> [EXTRACTED DATA]
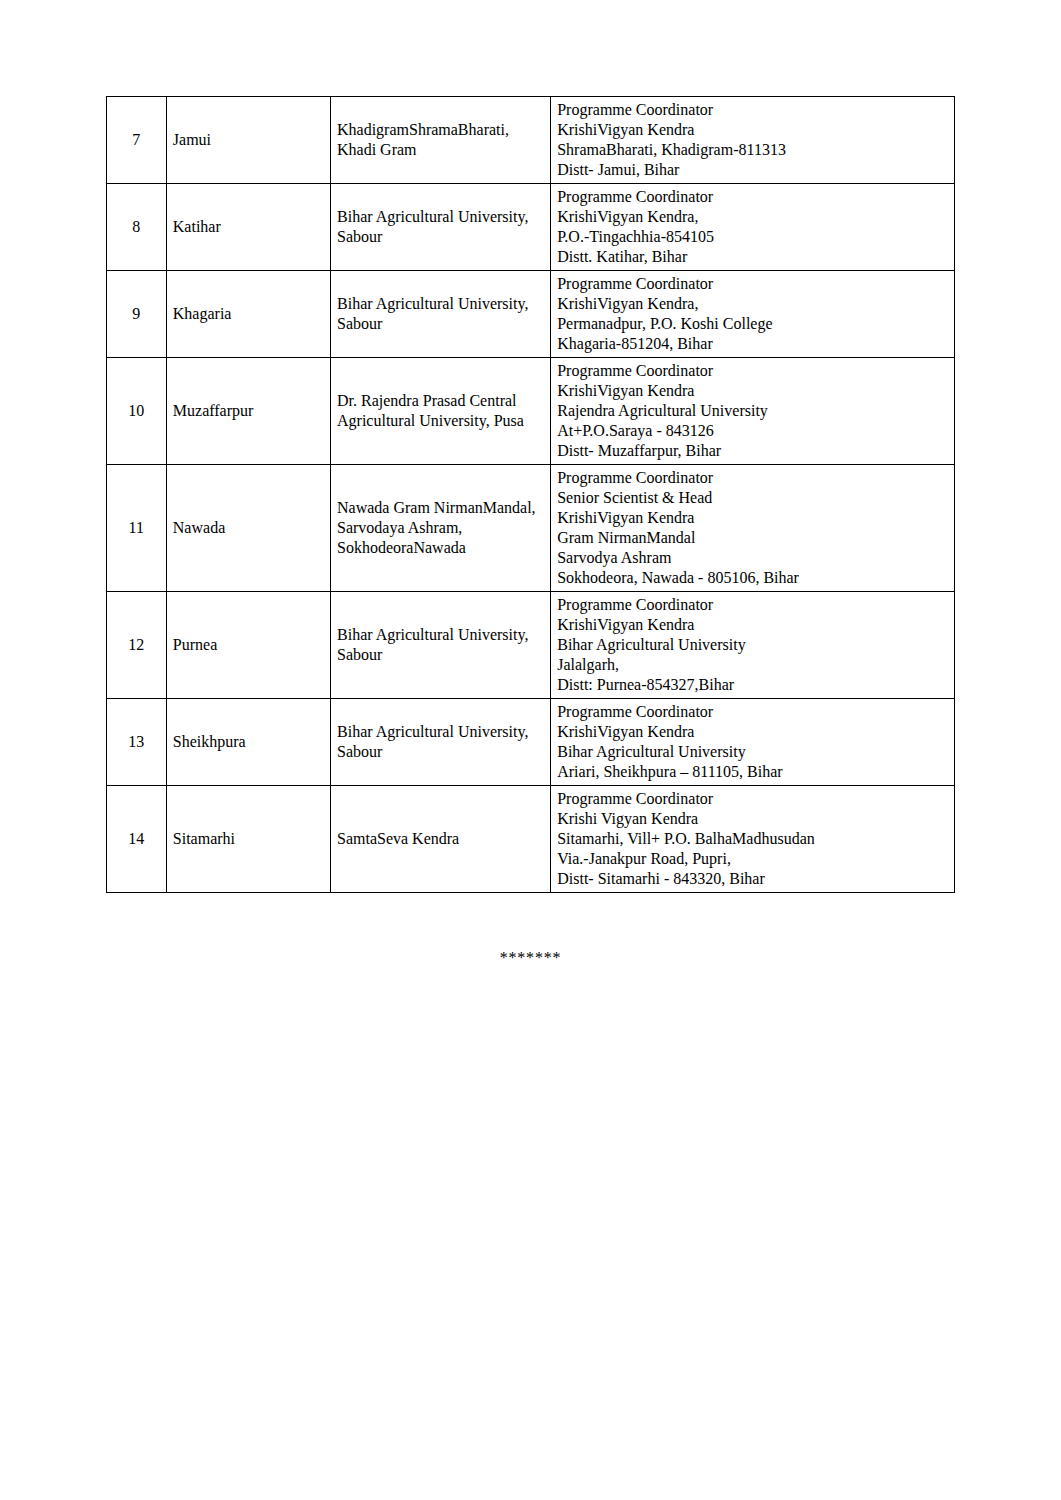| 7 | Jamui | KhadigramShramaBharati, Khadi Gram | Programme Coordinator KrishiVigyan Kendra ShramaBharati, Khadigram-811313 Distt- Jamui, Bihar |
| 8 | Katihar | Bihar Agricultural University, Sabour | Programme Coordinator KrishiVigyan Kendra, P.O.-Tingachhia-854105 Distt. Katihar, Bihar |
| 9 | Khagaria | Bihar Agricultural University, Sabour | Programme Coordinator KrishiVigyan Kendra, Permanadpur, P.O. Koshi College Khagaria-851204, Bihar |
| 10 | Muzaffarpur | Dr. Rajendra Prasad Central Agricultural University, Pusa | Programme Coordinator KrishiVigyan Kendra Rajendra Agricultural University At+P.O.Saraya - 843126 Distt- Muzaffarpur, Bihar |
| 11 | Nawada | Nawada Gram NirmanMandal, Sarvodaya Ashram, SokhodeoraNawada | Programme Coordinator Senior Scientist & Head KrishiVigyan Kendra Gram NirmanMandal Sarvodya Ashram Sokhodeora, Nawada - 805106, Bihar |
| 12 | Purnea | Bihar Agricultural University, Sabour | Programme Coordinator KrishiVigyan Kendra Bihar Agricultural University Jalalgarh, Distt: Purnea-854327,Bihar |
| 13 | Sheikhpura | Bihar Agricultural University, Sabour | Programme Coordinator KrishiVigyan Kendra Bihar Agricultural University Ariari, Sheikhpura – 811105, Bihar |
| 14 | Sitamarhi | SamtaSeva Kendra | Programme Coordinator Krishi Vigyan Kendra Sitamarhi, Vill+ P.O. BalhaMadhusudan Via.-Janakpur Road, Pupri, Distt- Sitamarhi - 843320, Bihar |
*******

> [EXERCISE DETAILS] Set every record down exactly, omitting pictures.

> [SOLVED EXERCISE]
| 7 | Jamui | KhadigramShramaBharati, Khadi Gram | Programme Coordinator KrishiVigyan Kendra ShramaBharati, Khadigram-811313 Distt- Jamui, Bihar |
| 8 | Katihar | Bihar Agricultural University, Sabour | Programme Coordinator KrishiVigyan Kendra, P.O.-Tingachhia-854105 Distt. Katihar, Bihar |
| 9 | Khagaria | Bihar Agricultural University, Sabour | Programme Coordinator KrishiVigyan Kendra, Permanadpur, P.O. Koshi College Khagaria-851204, Bihar |
| 10 | Muzaffarpur | Dr. Rajendra Prasad Central Agricultural University, Pusa | Programme Coordinator KrishiVigyan Kendra Rajendra Agricultural University At+P.O.Saraya - 843126 Distt- Muzaffarpur, Bihar |
| 11 | Nawada | Nawada Gram NirmanMandal, Sarvodaya Ashram, SokhodeoraNawada | Programme Coordinator Senior Scientist & Head KrishiVigyan Kendra Gram NirmanMandal Sarvodya Ashram Sokhodeora, Nawada - 805106, Bihar |
| 12 | Purnea | Bihar Agricultural University, Sabour | Programme Coordinator KrishiVigyan Kendra Bihar Agricultural University Jalalgarh, Distt: Purnea-854327,Bihar |
| 13 | Sheikhpura | Bihar Agricultural University, Sabour | Programme Coordinator KrishiVigyan Kendra Bihar Agricultural University Ariari, Sheikhpura – 811105, Bihar |
| 14 | Sitamarhi | SamtaSeva Kendra | Programme Coordinator Krishi Vigyan Kendra Sitamarhi, Vill+ P.O. BalhaMadhusudan Via.-Janakpur Road, Pupri, Distt- Sitamarhi - 843320, Bihar |
*******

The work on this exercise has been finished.